Мы налили по полной чашке, хлебали, обжигаясь, душистый, наваристый суп, приправленный поджаренным луком. Хлеб тоже был вкусный, теплый еще, с пахучей мякотью.
— А ты, бабка, мастерица, оказывается! — похвалил Вадим.
— Жись ведь доживаю, научилась, поди, — подсела польщенная бабка с краешка стола. — Я у буровиков дак заместо повара была, оне мне токо продукты доставали… Оне мне дажеть жалованье выплачивали, восемьдесят рублей. Хорошо меня поддержали… Я, правда, те деньги Наталье отдала, шибко оне че-то дорогое да хорошее купили. Но она, ежели жива буду, отдаст, ей-богу, отдаст.
— Догонит да еще поддаст, — фыркнул Вадим.
— Ты бы хошь за столом-то не подначивал, — крепко обиделась, надолго замолчала бабка.
Это не по Вадиму было. Ему был собеседник нужен, жертва, об которую можно язык почесать. Он сказал, чтобы как-то расшевелить, разговорить снова бабку, понуро обмякшую, опустившую голову:
— Света мы, видно, так и не дождемся… Лихо загулял ваш Устин.
— Зачем тебе свет? В ухо ведь ложку не затащишь, — все еще ершилась, дулась на парня бабка. — Устин ведь по доброй воле движок-то гоняет. Схочет, заведет машину, схочет — не заведет. Никто его за это не осудит… Раньше, при полной-то деревне, монтер, нанятый человек, работал, с него можно и стребовать было, платили ему. А сичас… — замотала головой бабка, — старухи ведь почти одне остались. Дак ведь и нам съехать предлагают.
— И правильно делают, — принялся за свое Вадим. Ему, видно, доставляло огромное удовольствие разыгрывать бабку. — Толку-то от вас, старух… — прятал он в бороде ухмылку. — Место занимаете только.

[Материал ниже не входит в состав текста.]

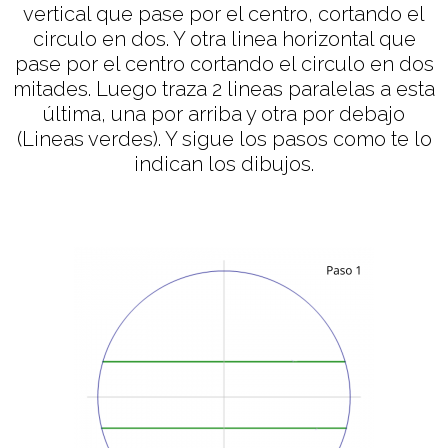
vertical que pase por el centro, cortando el
circulo en dos. Y otra linea horizontal que
pase por el centro cortando el circulo en dos
mitades. Luego traza 2 lineas paralelas a esta
última, una por arriba y otra por debajo
(Lineas verdes). Y sigue los pasos como te lo
indican los dibujos.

— Осподи! — взмолилась бабка. — За что ты меня наказываешь? Кого ты на мою голову наслал?.. Толку от нас, от старух… — хватала она воздух ртом, будто удушьем мучилась. — Я ж вон одной картошки нонче около десяти центнеров сдала. Это, посчитай, скоко человек прокормить можно?.. Это ведь ты на моей картошечке не заскучаешь зимой, в городе своем. И картошечка у меня не чета кое-чьей, одна к одной картошечка, крупная, гладенькая, сухонькая. Подъехали ко мне на машине, сгрузили мешочки, уплатили по двенадцать копеек за кило — и мне хорошо, и всем… Место занимай токо? — расходилась и расходилась бабка. — Попробуй-ка собери столько же с места, кое я занимаю. Да я на своих сотках не дам ни единой картошечке пропасть.

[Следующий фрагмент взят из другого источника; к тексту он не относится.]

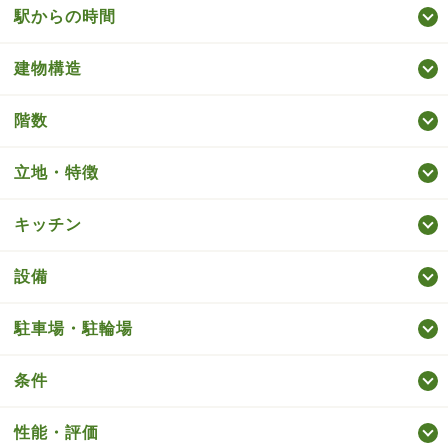
駅からの時間
建物構造
階数
立地・特徴
キッチン
設備
駐車場・駐輪場
条件
性能・評価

— На своих… — подливал и подливал масла в огонь Вадим. — А на колхозных?
— А что на колхозных? Также стараешься… еще больше даже. В войну вон, как без мужиков остались, и поднимаешься до свету, и возвращаешься засветло. Все эту самую картошечку добывали — дождь не дождь, холод не холод. Горы ее перебрали. Свои-то грядки, бывало, при фонаре ковыряешь. Пол-огорода, случалось, снегом занесет.

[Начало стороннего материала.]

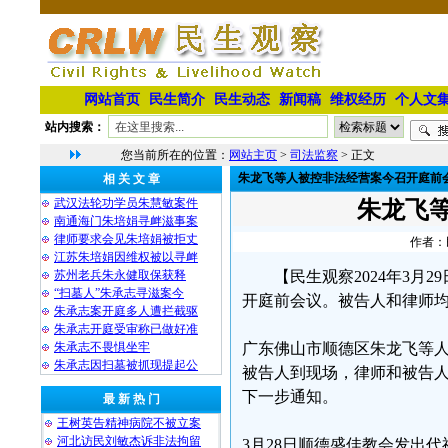
网站首页
民生简介
民生动态
新闻稿
维权经历
个人文
站内搜索：
您当前所在的位置：
网站主页
>
司法监察
> 正文
朱龙飞等人被控非法经营案今召开庭前
相 关 文 章
武汉法轮功学员朱慧敏案件
朱龙飞
南通海门朱培娟寻衅滋事案
律师要求会见朱培娟被拒丈
作者：民
江苏朱培娟因维权被以寻衅
苏州老兵朱永健取保获释
【民生观察2024年3
“扫墓人”朱承志寻滋案今
开庭前会议。被告人和律师
朱承志案开庭多人遭拦截驱
朱承志开庭受审称已做好准
朱承志不畏惧坐牢
广东佛山市顺德区朱龙飞等人
朱承志因扫墓被抓现提起公
被告人到现场，律师和被告
下一步通知。
最 新 热 门
王树英告精神病院不被立案
河北访民刘敏杰诉非法拘留
3月28日顺德盛佳教会发出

— Снегом? — не верил уж без всяких шуток Вадим. — Как же вы зиму перебивались?
— Так и перебивались… подтягивай живот потуже и весны жди. Весной травка, солнышко, весной крахмалом да сладкой картошкой соберем, мусолим ее заместо конфеток. У меня тогда эвакуированные жили, с-под Москвы родом, выводок цельный ребятни с матерью. Пешими пришли из Пахомово, зимой, кто в чем замотан, едва не околели дорогой. И дальше уж моей избы не пошли, пригрелись. Ох и насмотрелась я в войну на голодные гляделки угланов. — Бабка придавленно сгорбилась, чуть ли касаясь подбородком стола, точно какая-то боль внутри захватила ее, заставила согнуться, и теперь пережидала, покачиваясь, когда эта боль отринет от нее, уйдет, даст продохнуть свободно. — Да и после войны первое время не слаще было. Мужиков-то не ахти скоко вернулось. А хлебушек-от народу давай и давай, все есть хотят. Опеть с зари до зари на поле. Опеть не до своих огородов. Но я че, про меня и говорить нечего. Я в ту пору совсем одна-одинешенька оказалась, ни братьев, ни чужих детишек. Оне с матерью еще до конца войны уехали, отец на родину вызвал, вернулся навовсе из госпиталя. Без руки, правда, вернулся… Мне че, мне легче было…
— Ничего себе легче, — сказал Гера.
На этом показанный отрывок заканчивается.